Selain itu, Ali menilai PP 28/2024 dan Rancangan Permenkes kental mengadopsi aturan yang tercantum di Framework Convention on Tobacco Control (FCTC), di mana Indonesia tidak meratifikasi aturan ini karena pertimbangan ekonomi nasional, mengingat kompleknsya eksosistem pertembakauan di Indonesia dan banyaknya tenaga kerja yang terserap di industri ini.

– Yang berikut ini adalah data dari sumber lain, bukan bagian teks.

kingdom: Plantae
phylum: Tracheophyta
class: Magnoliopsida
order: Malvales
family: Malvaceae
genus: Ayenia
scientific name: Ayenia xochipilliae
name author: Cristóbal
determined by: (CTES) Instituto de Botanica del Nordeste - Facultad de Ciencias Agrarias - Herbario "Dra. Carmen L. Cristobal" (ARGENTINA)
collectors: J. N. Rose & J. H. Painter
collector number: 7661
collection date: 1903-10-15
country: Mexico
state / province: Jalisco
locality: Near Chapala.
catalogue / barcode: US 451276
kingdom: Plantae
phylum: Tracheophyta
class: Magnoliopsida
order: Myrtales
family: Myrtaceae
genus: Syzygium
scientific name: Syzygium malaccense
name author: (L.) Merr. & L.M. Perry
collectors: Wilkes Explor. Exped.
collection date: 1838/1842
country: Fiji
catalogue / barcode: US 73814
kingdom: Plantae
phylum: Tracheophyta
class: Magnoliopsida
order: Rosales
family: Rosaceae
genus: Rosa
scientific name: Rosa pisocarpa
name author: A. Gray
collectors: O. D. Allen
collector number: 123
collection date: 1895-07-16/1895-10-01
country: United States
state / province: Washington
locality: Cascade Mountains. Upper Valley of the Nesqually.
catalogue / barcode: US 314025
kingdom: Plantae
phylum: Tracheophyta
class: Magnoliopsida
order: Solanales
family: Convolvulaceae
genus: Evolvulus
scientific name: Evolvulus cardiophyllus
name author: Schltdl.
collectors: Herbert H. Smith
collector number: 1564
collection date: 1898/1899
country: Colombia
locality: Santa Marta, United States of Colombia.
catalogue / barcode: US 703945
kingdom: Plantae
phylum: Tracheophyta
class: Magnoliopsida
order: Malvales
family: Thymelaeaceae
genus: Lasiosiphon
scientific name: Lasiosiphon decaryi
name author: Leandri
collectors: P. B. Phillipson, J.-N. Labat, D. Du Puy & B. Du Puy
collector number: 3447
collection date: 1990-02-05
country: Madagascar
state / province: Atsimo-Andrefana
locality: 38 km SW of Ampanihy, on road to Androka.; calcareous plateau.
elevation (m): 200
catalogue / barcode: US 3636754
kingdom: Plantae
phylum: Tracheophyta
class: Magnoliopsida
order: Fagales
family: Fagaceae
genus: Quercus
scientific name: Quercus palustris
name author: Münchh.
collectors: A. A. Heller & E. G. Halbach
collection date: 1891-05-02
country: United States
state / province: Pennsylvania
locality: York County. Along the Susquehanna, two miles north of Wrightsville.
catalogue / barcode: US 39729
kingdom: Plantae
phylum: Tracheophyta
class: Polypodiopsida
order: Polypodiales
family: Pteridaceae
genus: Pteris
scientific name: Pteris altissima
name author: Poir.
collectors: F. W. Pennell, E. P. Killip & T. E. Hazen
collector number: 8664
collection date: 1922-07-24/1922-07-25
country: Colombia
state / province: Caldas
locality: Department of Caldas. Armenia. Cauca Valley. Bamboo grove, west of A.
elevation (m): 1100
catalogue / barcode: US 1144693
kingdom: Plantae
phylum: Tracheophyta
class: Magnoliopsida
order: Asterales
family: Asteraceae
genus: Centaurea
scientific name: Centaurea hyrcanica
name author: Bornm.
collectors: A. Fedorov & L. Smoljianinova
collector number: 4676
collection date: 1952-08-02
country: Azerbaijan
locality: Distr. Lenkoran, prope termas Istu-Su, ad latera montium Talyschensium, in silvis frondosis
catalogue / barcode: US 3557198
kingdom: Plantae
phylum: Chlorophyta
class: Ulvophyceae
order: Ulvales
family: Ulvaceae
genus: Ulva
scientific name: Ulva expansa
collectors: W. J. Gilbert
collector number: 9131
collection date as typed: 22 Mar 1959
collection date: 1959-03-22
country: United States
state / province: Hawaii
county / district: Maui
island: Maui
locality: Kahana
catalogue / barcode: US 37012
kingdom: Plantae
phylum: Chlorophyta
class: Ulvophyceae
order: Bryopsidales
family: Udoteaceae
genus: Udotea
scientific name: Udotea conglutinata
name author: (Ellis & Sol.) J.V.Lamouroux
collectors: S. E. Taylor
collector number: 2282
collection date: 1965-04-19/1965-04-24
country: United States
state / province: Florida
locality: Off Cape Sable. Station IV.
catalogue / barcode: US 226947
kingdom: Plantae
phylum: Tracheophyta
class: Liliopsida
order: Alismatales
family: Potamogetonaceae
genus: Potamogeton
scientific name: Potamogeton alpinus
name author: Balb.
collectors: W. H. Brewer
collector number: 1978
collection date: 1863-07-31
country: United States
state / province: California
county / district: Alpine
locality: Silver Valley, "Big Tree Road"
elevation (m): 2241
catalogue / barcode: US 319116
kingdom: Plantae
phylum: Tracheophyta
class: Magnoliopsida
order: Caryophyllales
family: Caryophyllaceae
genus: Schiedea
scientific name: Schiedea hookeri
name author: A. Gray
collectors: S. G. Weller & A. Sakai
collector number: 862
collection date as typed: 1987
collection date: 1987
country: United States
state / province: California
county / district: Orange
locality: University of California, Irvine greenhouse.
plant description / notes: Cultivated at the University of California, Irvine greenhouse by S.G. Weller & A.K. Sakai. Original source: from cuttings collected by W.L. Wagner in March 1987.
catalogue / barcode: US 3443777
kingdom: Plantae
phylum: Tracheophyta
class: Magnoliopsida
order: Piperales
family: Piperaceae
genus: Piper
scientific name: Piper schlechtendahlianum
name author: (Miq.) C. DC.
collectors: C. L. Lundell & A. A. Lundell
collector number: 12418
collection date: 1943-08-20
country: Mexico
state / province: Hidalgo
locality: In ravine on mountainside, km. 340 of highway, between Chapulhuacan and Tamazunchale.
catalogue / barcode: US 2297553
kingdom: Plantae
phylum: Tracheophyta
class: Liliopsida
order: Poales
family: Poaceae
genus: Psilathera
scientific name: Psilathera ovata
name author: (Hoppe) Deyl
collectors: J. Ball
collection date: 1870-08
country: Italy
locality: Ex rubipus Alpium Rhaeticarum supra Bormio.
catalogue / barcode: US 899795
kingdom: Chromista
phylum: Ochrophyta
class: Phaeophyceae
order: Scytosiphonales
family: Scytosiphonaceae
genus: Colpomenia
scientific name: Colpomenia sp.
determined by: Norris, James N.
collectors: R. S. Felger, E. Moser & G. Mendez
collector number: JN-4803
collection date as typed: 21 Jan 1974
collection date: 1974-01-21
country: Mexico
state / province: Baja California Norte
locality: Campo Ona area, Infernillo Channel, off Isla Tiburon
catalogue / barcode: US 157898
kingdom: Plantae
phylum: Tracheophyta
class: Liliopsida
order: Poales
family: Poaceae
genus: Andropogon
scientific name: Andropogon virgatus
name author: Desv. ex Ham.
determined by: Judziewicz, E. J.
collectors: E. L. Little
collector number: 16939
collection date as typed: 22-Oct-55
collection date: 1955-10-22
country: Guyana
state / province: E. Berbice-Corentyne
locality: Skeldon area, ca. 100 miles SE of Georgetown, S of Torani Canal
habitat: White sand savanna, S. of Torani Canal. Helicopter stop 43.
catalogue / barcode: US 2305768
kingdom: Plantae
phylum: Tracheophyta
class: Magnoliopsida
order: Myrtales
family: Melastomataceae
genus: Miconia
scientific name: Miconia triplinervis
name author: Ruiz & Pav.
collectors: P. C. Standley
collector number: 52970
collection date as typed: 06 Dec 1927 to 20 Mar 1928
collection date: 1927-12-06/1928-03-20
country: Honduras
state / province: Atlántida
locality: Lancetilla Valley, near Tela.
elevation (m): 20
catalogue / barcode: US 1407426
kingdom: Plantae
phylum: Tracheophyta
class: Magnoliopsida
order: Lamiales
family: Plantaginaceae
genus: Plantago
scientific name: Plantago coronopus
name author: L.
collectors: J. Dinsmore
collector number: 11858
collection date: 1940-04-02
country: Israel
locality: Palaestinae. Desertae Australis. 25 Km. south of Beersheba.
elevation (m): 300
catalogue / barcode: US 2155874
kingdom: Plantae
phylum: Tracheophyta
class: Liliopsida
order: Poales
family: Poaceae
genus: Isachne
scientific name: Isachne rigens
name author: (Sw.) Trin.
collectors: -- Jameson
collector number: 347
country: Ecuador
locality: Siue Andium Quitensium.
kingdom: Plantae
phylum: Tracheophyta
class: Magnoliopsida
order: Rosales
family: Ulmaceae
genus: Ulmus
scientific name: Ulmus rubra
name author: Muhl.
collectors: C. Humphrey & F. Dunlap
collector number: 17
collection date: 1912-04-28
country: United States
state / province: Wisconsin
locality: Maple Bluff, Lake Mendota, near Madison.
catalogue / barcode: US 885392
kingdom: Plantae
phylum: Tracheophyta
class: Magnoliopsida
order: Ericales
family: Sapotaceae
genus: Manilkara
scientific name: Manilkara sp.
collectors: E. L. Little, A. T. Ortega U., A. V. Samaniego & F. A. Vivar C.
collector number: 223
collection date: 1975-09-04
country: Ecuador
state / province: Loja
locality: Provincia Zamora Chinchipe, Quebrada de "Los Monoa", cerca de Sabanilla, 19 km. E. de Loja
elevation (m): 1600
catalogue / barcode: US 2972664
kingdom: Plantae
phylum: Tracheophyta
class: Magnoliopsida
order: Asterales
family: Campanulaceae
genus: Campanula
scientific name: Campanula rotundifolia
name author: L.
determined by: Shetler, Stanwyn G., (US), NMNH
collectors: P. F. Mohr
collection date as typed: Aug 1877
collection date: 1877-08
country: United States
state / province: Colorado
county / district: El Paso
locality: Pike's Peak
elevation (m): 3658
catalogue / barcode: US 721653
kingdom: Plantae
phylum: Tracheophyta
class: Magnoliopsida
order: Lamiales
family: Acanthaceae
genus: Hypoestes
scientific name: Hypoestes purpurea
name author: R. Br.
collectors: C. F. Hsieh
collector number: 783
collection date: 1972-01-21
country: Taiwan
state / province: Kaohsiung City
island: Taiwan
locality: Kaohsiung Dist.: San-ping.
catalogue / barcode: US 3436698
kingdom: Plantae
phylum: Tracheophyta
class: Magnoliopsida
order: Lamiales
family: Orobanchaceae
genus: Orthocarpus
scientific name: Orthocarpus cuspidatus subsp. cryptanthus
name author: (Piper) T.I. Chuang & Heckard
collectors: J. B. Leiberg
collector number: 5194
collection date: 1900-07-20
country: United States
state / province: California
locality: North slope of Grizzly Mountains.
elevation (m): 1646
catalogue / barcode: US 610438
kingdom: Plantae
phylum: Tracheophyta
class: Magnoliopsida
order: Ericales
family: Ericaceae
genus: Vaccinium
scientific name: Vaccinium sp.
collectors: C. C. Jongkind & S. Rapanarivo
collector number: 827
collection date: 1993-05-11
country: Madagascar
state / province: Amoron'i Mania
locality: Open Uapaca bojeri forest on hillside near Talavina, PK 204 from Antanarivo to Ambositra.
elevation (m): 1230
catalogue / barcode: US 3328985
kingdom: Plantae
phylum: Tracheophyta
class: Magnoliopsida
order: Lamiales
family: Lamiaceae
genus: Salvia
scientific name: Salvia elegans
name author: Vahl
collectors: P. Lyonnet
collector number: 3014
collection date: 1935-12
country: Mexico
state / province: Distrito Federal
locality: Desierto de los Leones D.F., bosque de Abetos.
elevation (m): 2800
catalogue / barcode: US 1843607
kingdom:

“Ambil contoh Australia memang menerapkan kemasan polos, tapi apakah berhasil? Prevalensi rokok (dari rokok yang legal) memang turun, tapi perlu dicatat konsumen rokok ilegal juga semakin naik. Jadi kesimpulannya adalah, haram hukumnya untuk mengadopsi FCTC,” tegasnya.

 

2 dari 4 halaman

Latar Belakang Presiden Terpilih

Senada, Ketua Umum AMTI, I Ketut Budhyman, sepakat dengan latar belakang Presiden terpilih yang sejalan dengan industri tembakau, harapannya keberpihakan pemerintahan baru terhadap petani tembakau akan semakin besar.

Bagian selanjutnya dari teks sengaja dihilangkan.